Lifepath’s first year: outcomes and perspectives
LIFEPATH will analyse an extensive amount of biological, cultural and social data from large population-based cohorts. They are 18, one from Australia and the others from Europe, and include all age groups. Most of them provide data that have not been analysed or published before. Thus, by bringing them together, LIFEPATH experts will be able to produce a very rich and original contribution to the study of healthy ageing. The majority of these cohorts include “hard” outcomes like diabetes, cancer, cardiovascular diseases and total mortality. Some of them also include several measurements of traits that are considered functional components of healthy ageing: frailty, impaired vision, cognitive function, renal and brain function, osteoporosis, sleep disturbances, mental health.

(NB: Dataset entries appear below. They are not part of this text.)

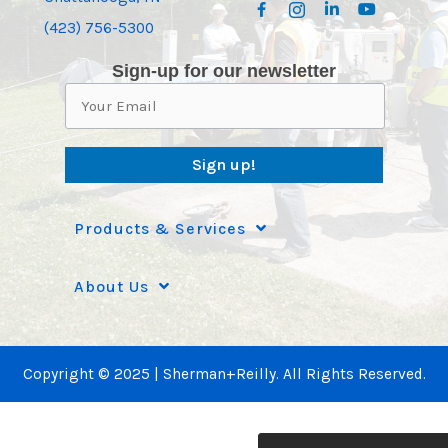
(423) 756-5300
Sign-up for our newsletter
Sign up!
Products & Services
About Us
Copyright © 2025 | Sherman+Reilly. All Rights Reserved.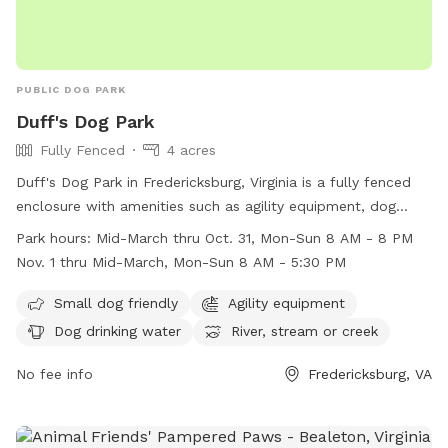
PUBLIC DOG PARK
Duff's Dog Park
Fully Fenced
4 acres
Duff's Dog Park in Fredericksburg, Virginia is a fully fenced
enclosure with amenities such as agility equipment, dog
drinking water, and access to a river, stream, or creek. It is
Park hours:
Mid-March thru Oct. 31, Mon-Sun 8 AM - 8 PM
small dog friendly and open from mid-March through
Nov. 1 thru Mid-March, Mon-Sun 8 AM - 5:30 PM
October 31 from 8 AM to 8 PM, and from November 1
through mid-March from 8 AM to 5:30 PM. For more
Small dog friendly
Agility equipment
information, visit their website at
Dog drinking water
River, stream or creek
https://www.virginia.org/listing/duffs-dog-park/6464/ or call
(540) 720-4871.
No fee info
Fredericksburg, VA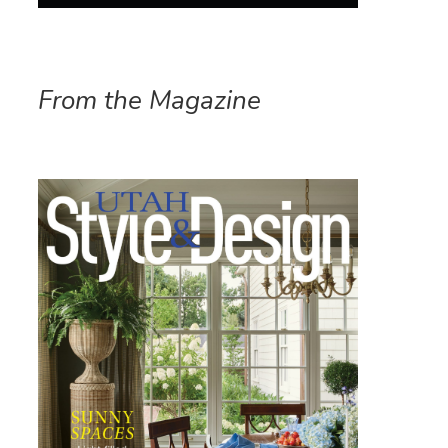
From the Magazine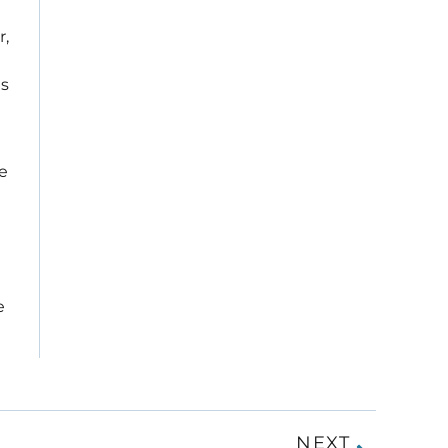
r,
is
he
e
NEXT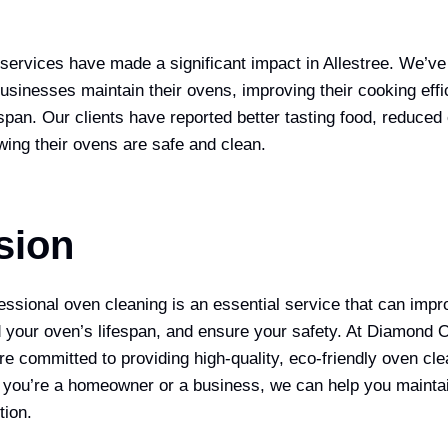
services have made a significant impact in Allestree. We’ve
inesses maintain their ovens, improving their cooking effi
espan. Our clients have reported better tasting food, reduced 
ing their ovens are safe and clean.
sion
fessional oven cleaning is an essential service that can imp
 your oven’s lifespan, and ensure your safety. At Diamond
re committed to providing high-quality, eco-friendly oven cle
 you’re a homeowner or a business, we can help you mainta
tion.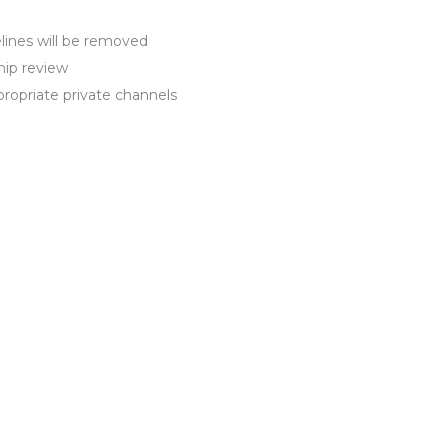
ines will be removed
hip review
propriate private channels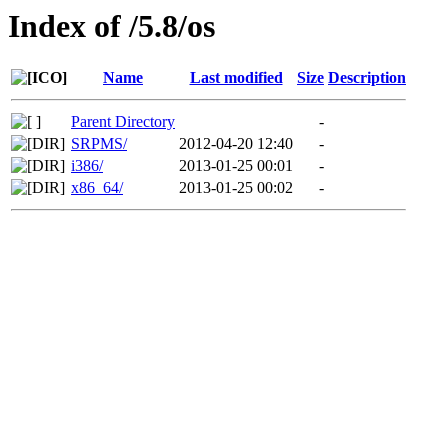
Index of /5.8/os
Name
Last modified
Size
Description
Parent Directory
-
SRPMS/
2012-04-20 12:40
-
i386/
2013-01-25 00:01
-
x86_64/
2013-01-25 00:02
-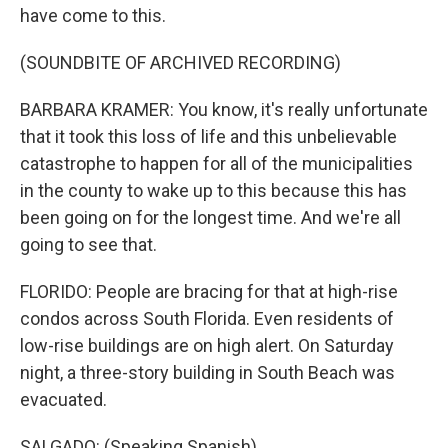
have come to this.
(SOUNDBITE OF ARCHIVED RECORDING)
BARBARA KRAMER: You know, it's really unfortunate
that it took this loss of life and this unbelievable
catastrophe to happen for all of the municipalities
in the county to wake up to this because this has
been going on for the longest time. And we're all
going to see that.
FLORIDO: People are bracing for that at high-rise
condos across South Florida. Even residents of
low-rise buildings are on high alert. On Saturday
night, a three-story building in South Beach was
evacuated.
SALGADO: (Speaking Spanish).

Results obtained from these cohorts will be complemented by data from the evaluation of the Opportunity NYC–Family Rewards study, a randomized experiment of conditional cash transfers (CCT) to help families break the cycle of poverty, carried out in New York City. This is first program of this kind in a high-income country. The program was evaluated through a randomized controlled trial involving approximately 4,800 families and 11,000 children, half of whom could receive the cash rewards if they met the required conditions, and half who were assigned to a control group that could not receive the rewards. Data include extensive measures of social and economic conditions as well as extensive health assessments, which LIFEPATH experts plan to complement with additional biological measures.